Task material
—————

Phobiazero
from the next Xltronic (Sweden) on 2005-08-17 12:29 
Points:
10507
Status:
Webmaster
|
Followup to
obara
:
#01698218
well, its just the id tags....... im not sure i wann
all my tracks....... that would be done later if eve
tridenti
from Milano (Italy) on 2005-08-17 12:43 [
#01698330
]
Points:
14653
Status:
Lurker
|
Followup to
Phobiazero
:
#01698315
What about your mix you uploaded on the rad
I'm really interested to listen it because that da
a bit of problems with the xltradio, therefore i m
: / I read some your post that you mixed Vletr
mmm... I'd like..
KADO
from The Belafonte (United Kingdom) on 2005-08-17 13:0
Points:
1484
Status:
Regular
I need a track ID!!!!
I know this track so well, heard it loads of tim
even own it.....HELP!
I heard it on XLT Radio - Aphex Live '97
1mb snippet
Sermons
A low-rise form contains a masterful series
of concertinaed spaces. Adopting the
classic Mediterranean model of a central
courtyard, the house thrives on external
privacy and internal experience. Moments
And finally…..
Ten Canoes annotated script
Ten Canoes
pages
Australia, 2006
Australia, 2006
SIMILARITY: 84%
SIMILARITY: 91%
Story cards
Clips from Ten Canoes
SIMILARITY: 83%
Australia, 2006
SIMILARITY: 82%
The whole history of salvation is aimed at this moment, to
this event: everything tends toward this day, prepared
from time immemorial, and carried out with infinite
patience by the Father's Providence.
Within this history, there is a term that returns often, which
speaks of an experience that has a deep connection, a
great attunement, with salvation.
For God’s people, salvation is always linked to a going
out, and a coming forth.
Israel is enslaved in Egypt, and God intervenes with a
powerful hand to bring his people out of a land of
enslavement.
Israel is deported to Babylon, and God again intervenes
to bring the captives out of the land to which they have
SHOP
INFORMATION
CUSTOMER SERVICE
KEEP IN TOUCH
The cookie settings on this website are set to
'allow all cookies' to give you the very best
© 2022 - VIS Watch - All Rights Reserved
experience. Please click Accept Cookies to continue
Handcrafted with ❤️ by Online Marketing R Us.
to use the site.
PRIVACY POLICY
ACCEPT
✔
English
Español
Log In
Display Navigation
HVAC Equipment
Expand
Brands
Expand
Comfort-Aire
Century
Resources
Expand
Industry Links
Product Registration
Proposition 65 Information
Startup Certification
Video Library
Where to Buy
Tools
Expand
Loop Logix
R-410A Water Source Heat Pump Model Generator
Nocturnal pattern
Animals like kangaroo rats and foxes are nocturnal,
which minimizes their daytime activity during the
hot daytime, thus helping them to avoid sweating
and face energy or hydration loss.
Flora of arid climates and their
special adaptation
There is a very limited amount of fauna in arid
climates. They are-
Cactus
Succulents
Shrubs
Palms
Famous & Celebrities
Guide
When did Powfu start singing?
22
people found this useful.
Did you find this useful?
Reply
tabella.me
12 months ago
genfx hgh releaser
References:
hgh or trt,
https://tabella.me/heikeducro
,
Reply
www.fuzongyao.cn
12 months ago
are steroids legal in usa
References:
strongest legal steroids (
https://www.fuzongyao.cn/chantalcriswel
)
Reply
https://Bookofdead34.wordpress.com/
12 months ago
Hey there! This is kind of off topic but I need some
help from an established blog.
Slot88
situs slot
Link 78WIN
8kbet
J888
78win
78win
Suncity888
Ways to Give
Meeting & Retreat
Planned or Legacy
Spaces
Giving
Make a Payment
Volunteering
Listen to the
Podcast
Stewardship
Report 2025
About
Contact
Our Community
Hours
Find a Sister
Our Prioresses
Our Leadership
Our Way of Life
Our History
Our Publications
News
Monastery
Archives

—————

Task requirements
Please transcribe the records exactly from their first line through the line holding "And finally…..", and leave out all others.

Output below
Phobiazero
from the next Xltronic (Sweden) on 2005-08-17 12:29 
Points:
10507
Status:
Webmaster
|
Followup to
obara
:
#01698218
well, its just the id tags....... im not sure i wann
all my tracks....... that would be done later if eve
tridenti
from Milano (Italy) on 2005-08-17 12:43 [
#01698330
]
Points:
14653
Status:
Lurker
|
Followup to
Phobiazero
:
#01698315
What about your mix you uploaded on the rad
I'm really interested to listen it because that da
a bit of problems with the xltradio, therefore i m
: / I read some your post that you mixed Vletr
mmm... I'd like..
KADO
from The Belafonte (United Kingdom) on 2005-08-17 13:0
Points:
1484
Status:
Regular
I need a track ID!!!!
I know this track so well, heard it loads of tim
even own it.....HELP!
I heard it on XLT Radio - Aphex Live '97
1mb snippet
Sermons
A low-rise form contains a masterful series
of concertinaed spaces. Adopting the
classic Mediterranean model of a central
courtyard, the house thrives on external
privacy and internal experience. Moments
And finally…..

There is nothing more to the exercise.